_southern cross university, 2013
aluminium
__f-books
Seeking to evoke the inscription of the digital medium by hand creating pixelated face sections of the selected foundlings, I discovered that you can access the code of an image by opening the image into ‘TextEdit’ (Apple’s text editing program). The quantity of data generated for each image (An average A4 image @ 300ppi generates approx. 500pg pdf file as a jpeg, a tiff approx. 15,000pg) coupled with the pixelated face of the unidentified foundlings, indirectly alludes to the social concern with data collection (Eg. “FaceBook inadvertently exposed the private information of 6 million users when Facebook’s previously unknown shadow profiles accidentally merged with user accounts in data history record requests” zdnet, 23-6-13).
Comprising in total 10 individual foundlings with 36 books per foundling, the intensive process of hand binding the books became a process of metaphor in binding the past to the present.
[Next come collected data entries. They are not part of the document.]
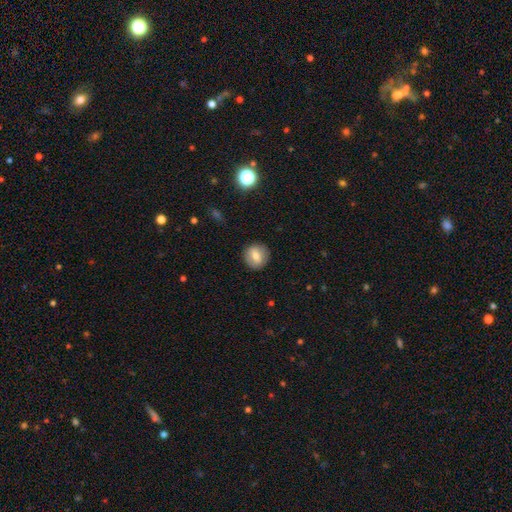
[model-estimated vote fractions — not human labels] Smooth or featured? smooth (65%)
How rounded? round (85%)
Merging? none (88%)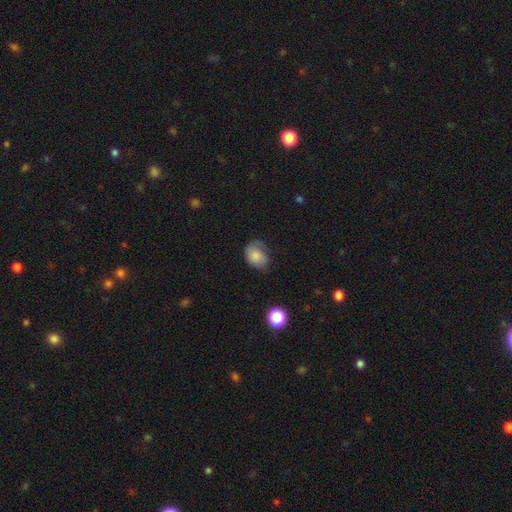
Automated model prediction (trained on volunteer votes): Morphology: type=smooth (80%); roundness=in between (66%); merging=none (50%).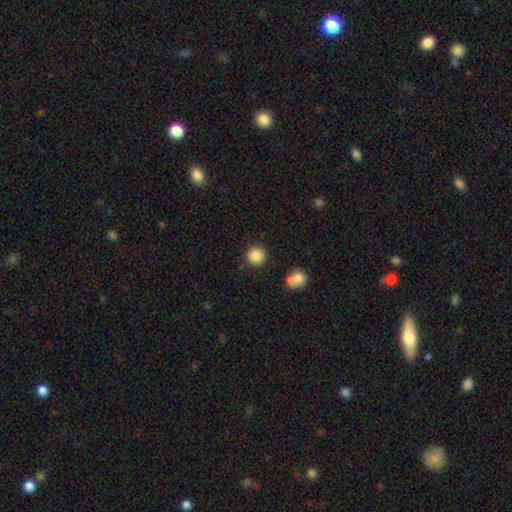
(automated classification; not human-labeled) Smooth or featured? smooth (86%)
How rounded? round (94%)
Merging? none (85%)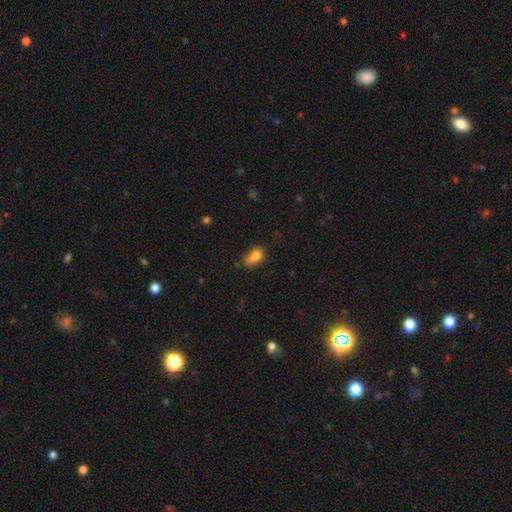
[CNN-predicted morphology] Smooth or featured: smooth — 75% (featured or disk — 13%)
How rounded: in between — 68% (round — 29%)
Merging: none — 36% (minor disturbance — 28%)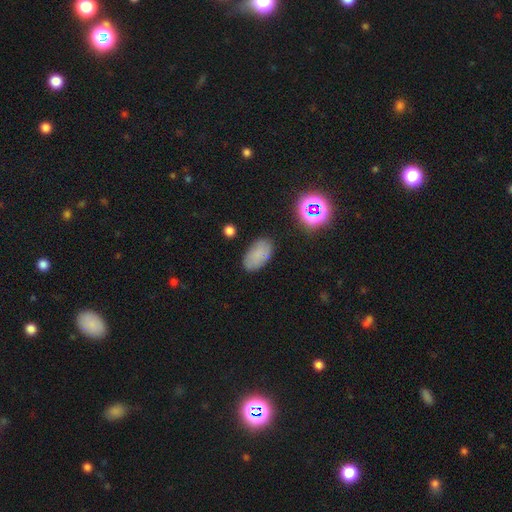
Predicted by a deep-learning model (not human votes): smooth 75%, star or artifact 15%, featured or disk 10%. Down the decision tree: how rounded — in between (93%); merging — none (82%).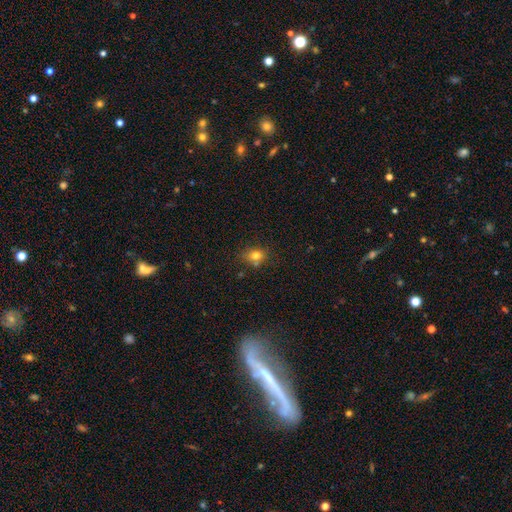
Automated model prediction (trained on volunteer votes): This appears to be a smooth galaxy with no disk features (76%) that is round (56%). Merging: none (65%).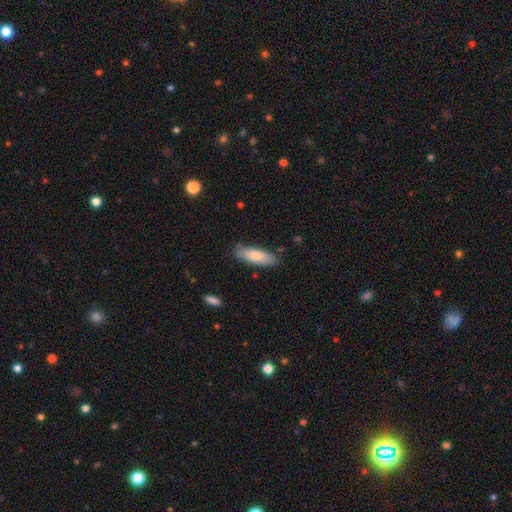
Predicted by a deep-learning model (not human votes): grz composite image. It shows a smooth galaxy with no disk features (79%) that is in between round and cigar-shaped (58%). Merging: none (81%).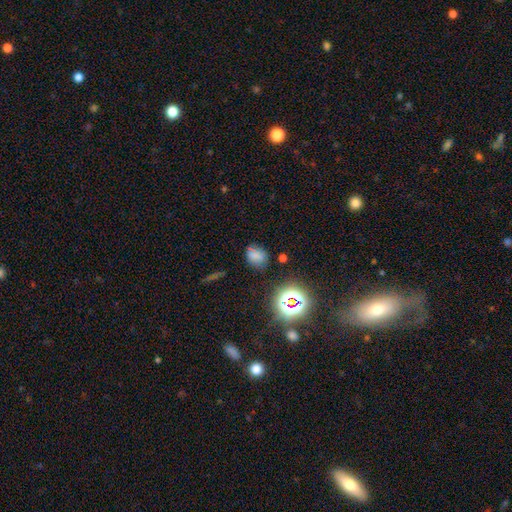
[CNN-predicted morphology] Q: Smooth or featured?
A: smooth (63%); runner-up: star or artifact (25%)
Q: How rounded?
A: in between (56%); runner-up: round (43%)
Q: Merging?
A: none (72%); runner-up: minor disturbance (18%)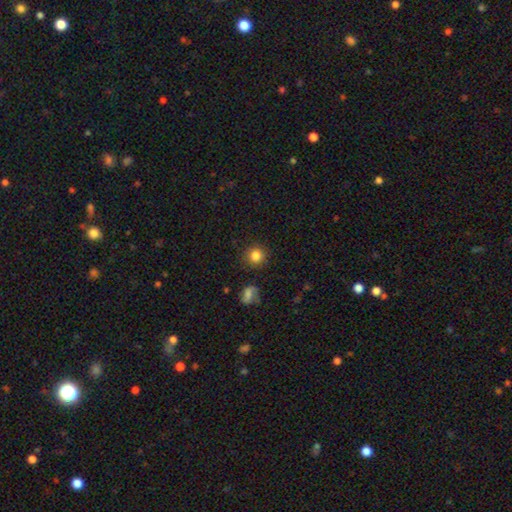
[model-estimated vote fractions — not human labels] Morphology: type=smooth (82%); roundness=round (91%); merging=none (86%).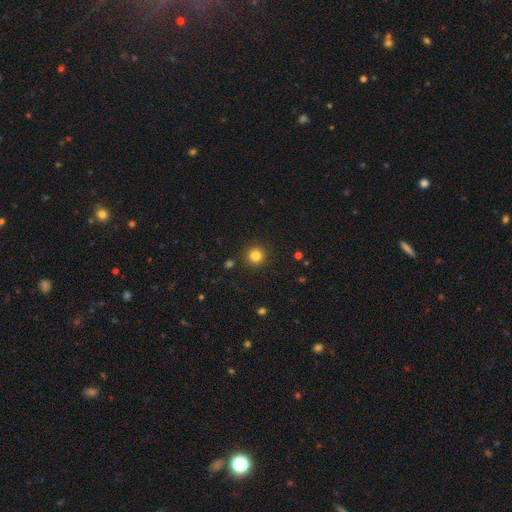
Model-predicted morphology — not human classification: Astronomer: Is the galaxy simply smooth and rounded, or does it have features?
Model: smooth — 83%.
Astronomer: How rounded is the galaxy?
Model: round — 95%.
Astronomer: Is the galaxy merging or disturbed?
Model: none — 91%.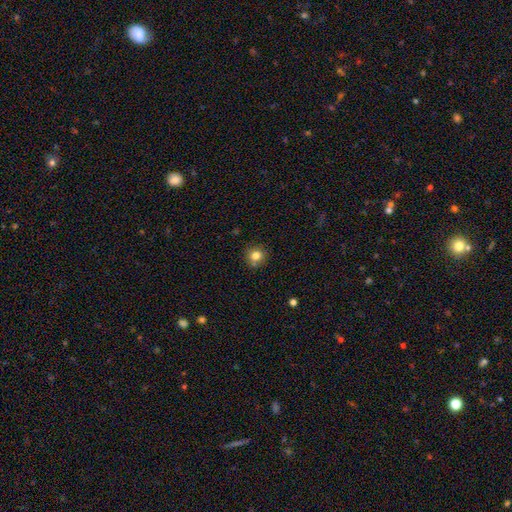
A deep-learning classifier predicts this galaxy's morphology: This is likely a smooth galaxy (80%). How rounded: clearly round (89%). Merging: likely none (79%).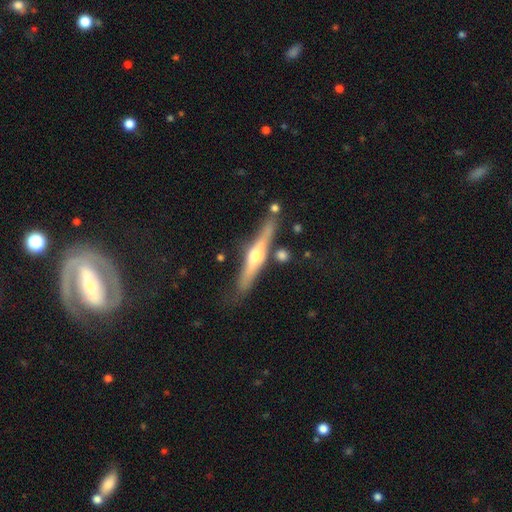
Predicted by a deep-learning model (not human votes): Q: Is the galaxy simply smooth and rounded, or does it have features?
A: featured or disk — 70%.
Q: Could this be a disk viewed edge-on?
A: yes — 96%.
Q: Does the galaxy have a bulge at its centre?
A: rounded — 92%.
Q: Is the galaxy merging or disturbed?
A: none — 77%.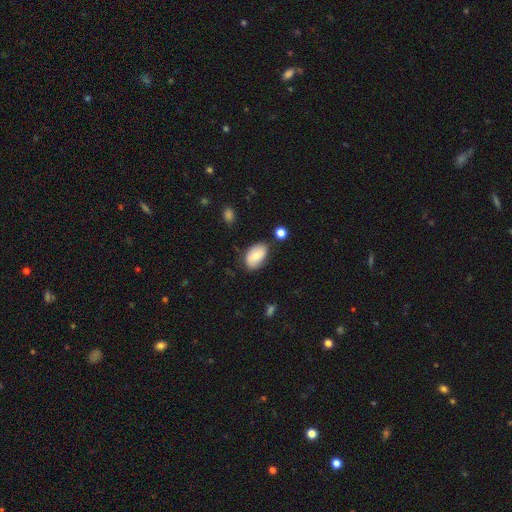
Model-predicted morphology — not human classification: Overall: smooth (71%). How rounded: in between (92%). Merging: none (72%).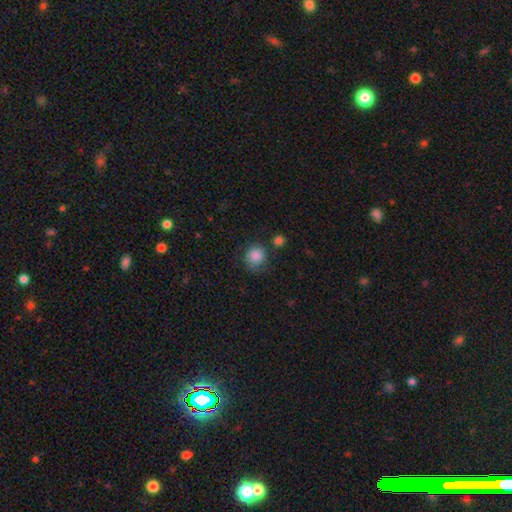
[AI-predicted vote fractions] Morphology: type=smooth (85%); roundness=round (86%); merging=none (67%).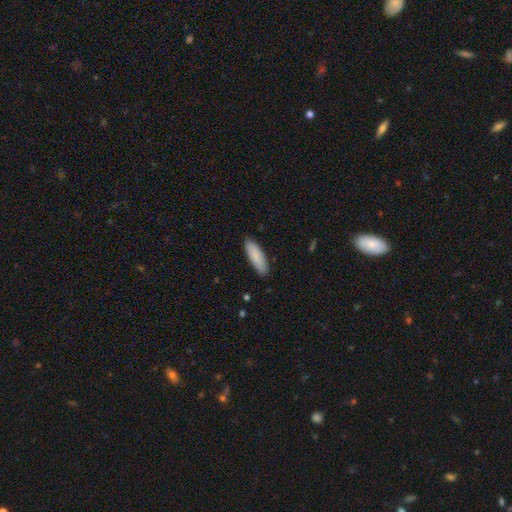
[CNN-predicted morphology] type=smooth (88%); roundness=in between (49%, tied with cigar-shaped); merging=none (87%).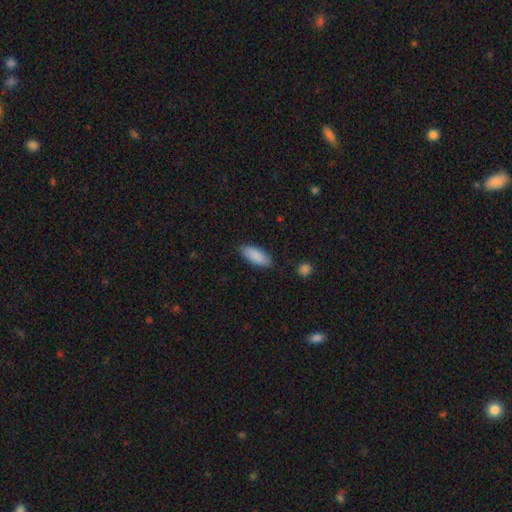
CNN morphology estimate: Overall: smooth (88%). How rounded: in between (82%). Merging: none (84%).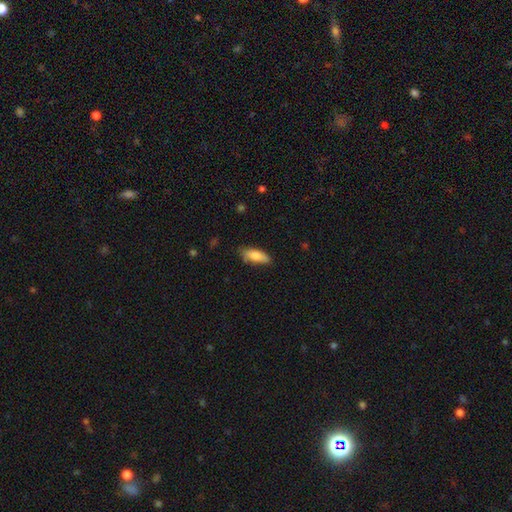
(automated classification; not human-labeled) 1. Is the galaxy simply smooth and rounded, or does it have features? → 83% smooth, 11% featured or disk, 6% star or artifact.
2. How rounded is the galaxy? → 65% in between, 33% cigar-shaped, 2% round.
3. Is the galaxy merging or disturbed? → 75% none, 20% minor disturbance, 3% major disturbance, 2% merger.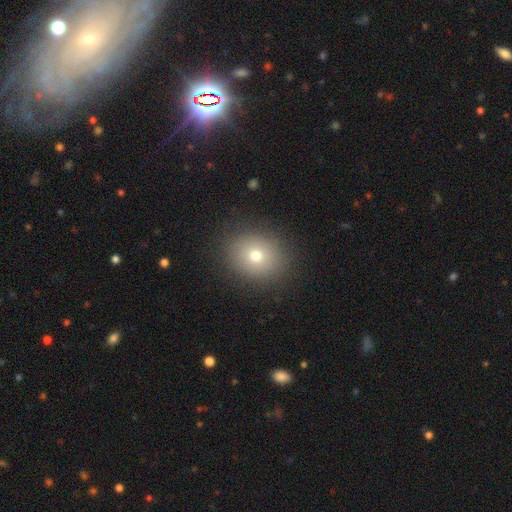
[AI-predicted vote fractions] The model was most divided on "how rounded": round: 69%, in between: 30%, cigar-shaped: 1%. More confident: merging — none (88%); smooth or featured — smooth (73%).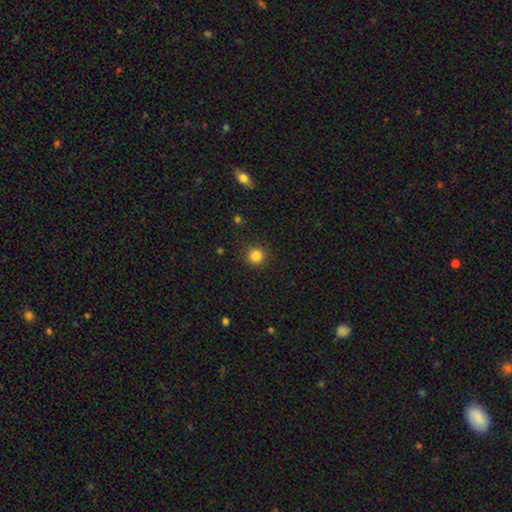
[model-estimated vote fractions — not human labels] A smooth galaxy with no disk features (84%) that is round (93%).

Vote fractions:
- Smooth or featured? smooth: 84% / star or artifact: 12% / featured or disk: 4%
- How rounded? round: 93% / in between: 6% / cigar-shaped: 1%
- Merging? none: 90% / minor disturbance: 6% / major disturbance: 2% / merger: 1%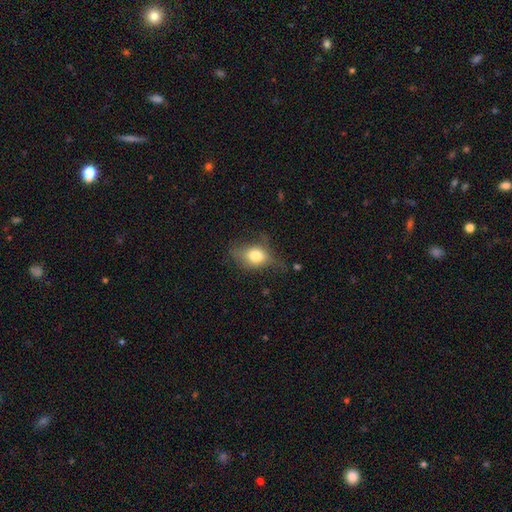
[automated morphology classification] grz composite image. It shows a smooth galaxy with no disk features (68%) that is in between round and cigar-shaped (69%). Merging: none (44%).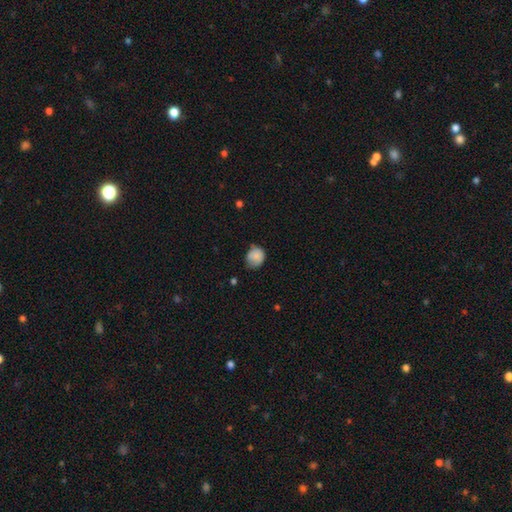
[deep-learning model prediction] Smooth or featured? Predicted: smooth (p=0.83). How rounded? Predicted: round (p=0.68). Merging? Predicted: none (p=0.54).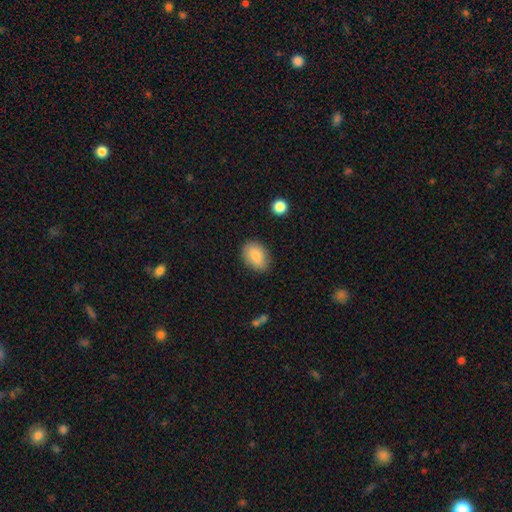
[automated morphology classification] This is clearly a smooth galaxy (84%). How rounded: likely in between (78%). Merging: likely none (79%).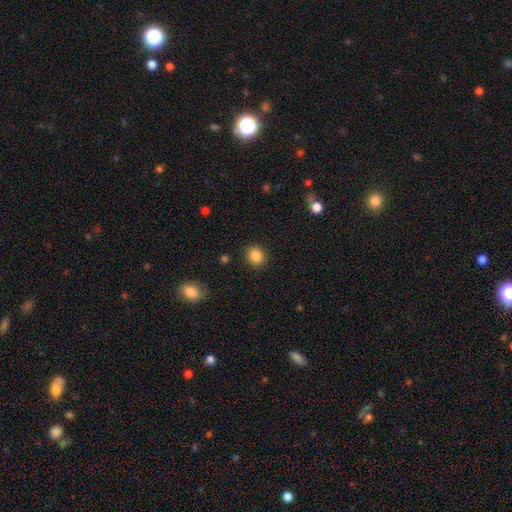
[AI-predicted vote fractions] Smooth or featured: smooth — 86% (star or artifact — 10%)
How rounded: round — 72% (in between — 27%)
Merging: none — 89% (minor disturbance — 7%)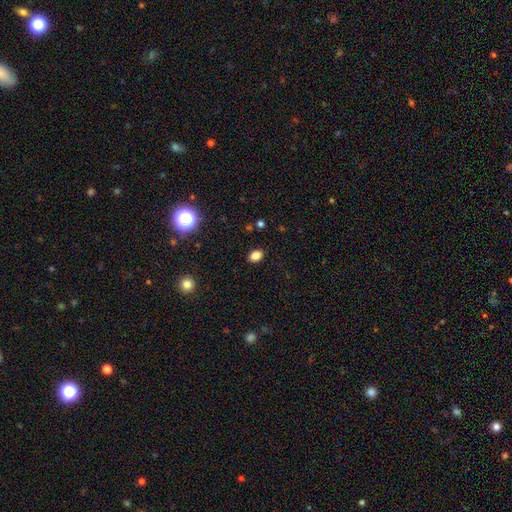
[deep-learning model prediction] Smooth or featured? smooth (83%)
How rounded? in between (72%)
Merging? none (89%)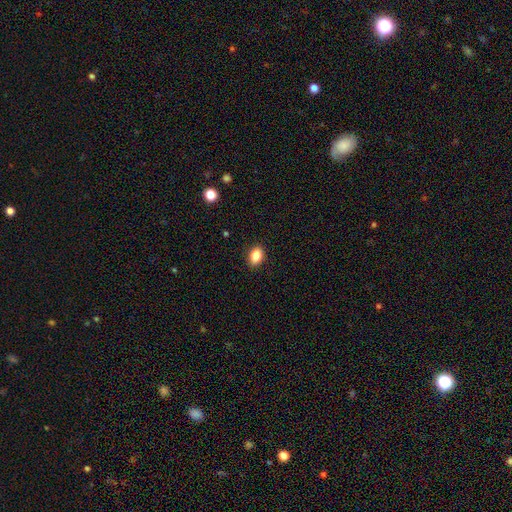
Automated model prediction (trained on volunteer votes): Smooth or featured: smooth — 86% (star or artifact — 8%)
How rounded: in between — 83% (round — 16%)
Merging: none — 90% (minor disturbance — 7%)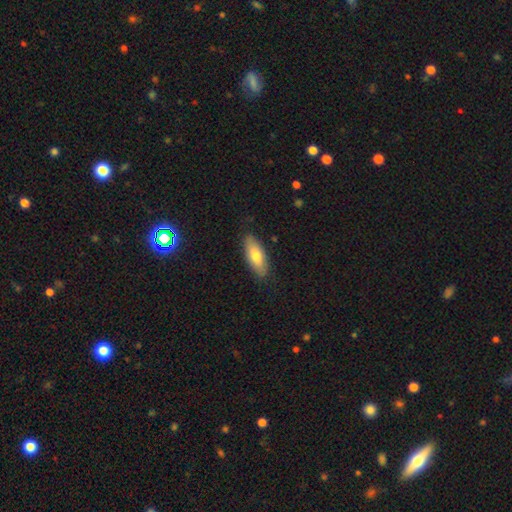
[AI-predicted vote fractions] Overall: smooth (72%). How rounded: in between (73%). Merging: none (84%).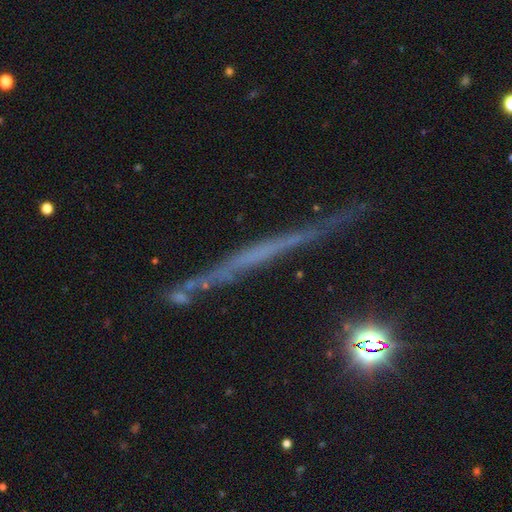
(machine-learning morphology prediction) smooth_or_featured: featured or disk (p=0.58) [alt: smooth p=0.24]
disk_edge_on: yes (p=0.94) [alt: no p=0.06]
edge_on_bulge: none (p=0.88) [alt: rounded p=0.07]
merging: none (p=0.83) [alt: minor disturbance p=0.11]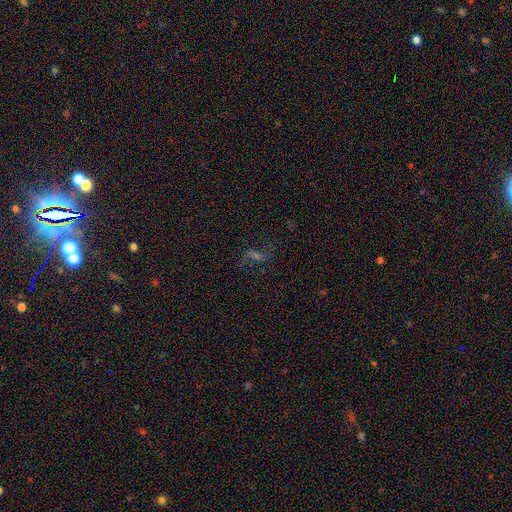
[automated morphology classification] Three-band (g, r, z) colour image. It shows a featured or disk galaxy (45%). Merging: none (70%).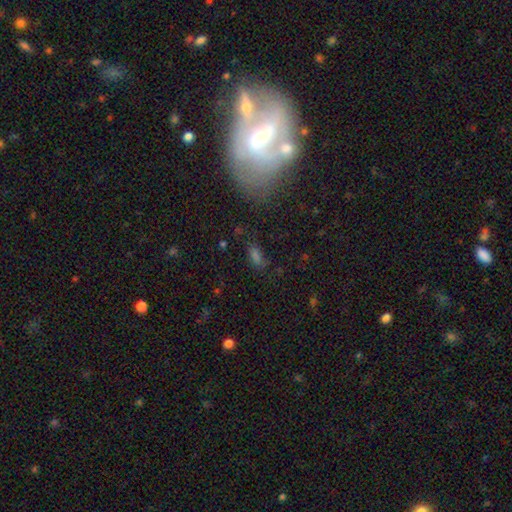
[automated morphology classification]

By the code of the image becoming ‘in-the-visible’, which in theory could be inputted into a computer and encoded to produce the whole image, the books, presented in handmade wooden data files, develop the notion of being a future hand crafted digital archive. Thus it paradoxically raises the question, what will the future archive look like (personal or national) if their isn’t an object &/or will we be able to read or understand it (eg digital storage devices…I personally own floppy discs that I cannot retrieve the data from).
The metaphoric extension of the binding thread could either allude to the notions that hair continues to grow after we die; the interconnected network of the digital environment; or McNeil’s cobwebbed studio. During installation (please refer below or to ‘traces’ & ‘hatched 2014’ installations) sets of books will be available for viewers to reconstruct as images by trial and error, which encompasses notion of play and discovery (ie akin to childhoodism), or via the x-y axis coding system on the back of each book. Viewing the work in this way, the resulting installation aims to play upon the notion of them being, yes an archive of the future, but an interactive, hands on accessible archive…
_naming protocol
example…
- f_Ø_360 (The abbreviated title ‘f_Ø_…’ alludes to the notion of them being a ‘facebook’. The numbering is my own file management number for the foundlings, with the last set of books and the total of books made being 360…the recommended dpi for printing with the Epson 3880).
- χċφf (back reference code using x y axis to reconstruct foundling face)
_process
_installation
__present past
The ‘present past’ series of prints on corroded aluminium embodies the notion of the medium remembering the act of its material process with the aim being to {re}create its ‘aura’ (re Walter Benjamin, 1935, The Work of Art in the Age of Mechanical Reproduction). By including images of mothers/grandmothers with children (the past and the present together), I see it as a visual symbol of my research and methodology…the past (aesthetic) technologies nurturing, supporting and guiding the present (infant) technology. Referencing traditional printmaking etching techniques by corroding (etching) the aluminium with sea salt and copper sulphate, the aluminium substrate also remembers the act of its material process via the gestural act of tearing and bending the sheets of aluminium…all of which aims to evoke the gesture of searching, discovery and creation.
The use of aluminium also references the somewhat mythological notion that aluminum causes or contributes to memory loss or Alzheimer’s disease…thus implying the organic nature of human memory with it’s erasure and additions, all of which is counter the never forgetting static digital memory. It also plays upon the concept/symbolism of aluminum being a ‘contemporary’ medium…one that the modern world has relied upon (eg the computer industry…my macbook pro). Thus the corrosion and use of the aluminum is seen to run counter to the preconceived notion of the perfection of the digital image by evoking and embracing the corrosion of the digital substrate.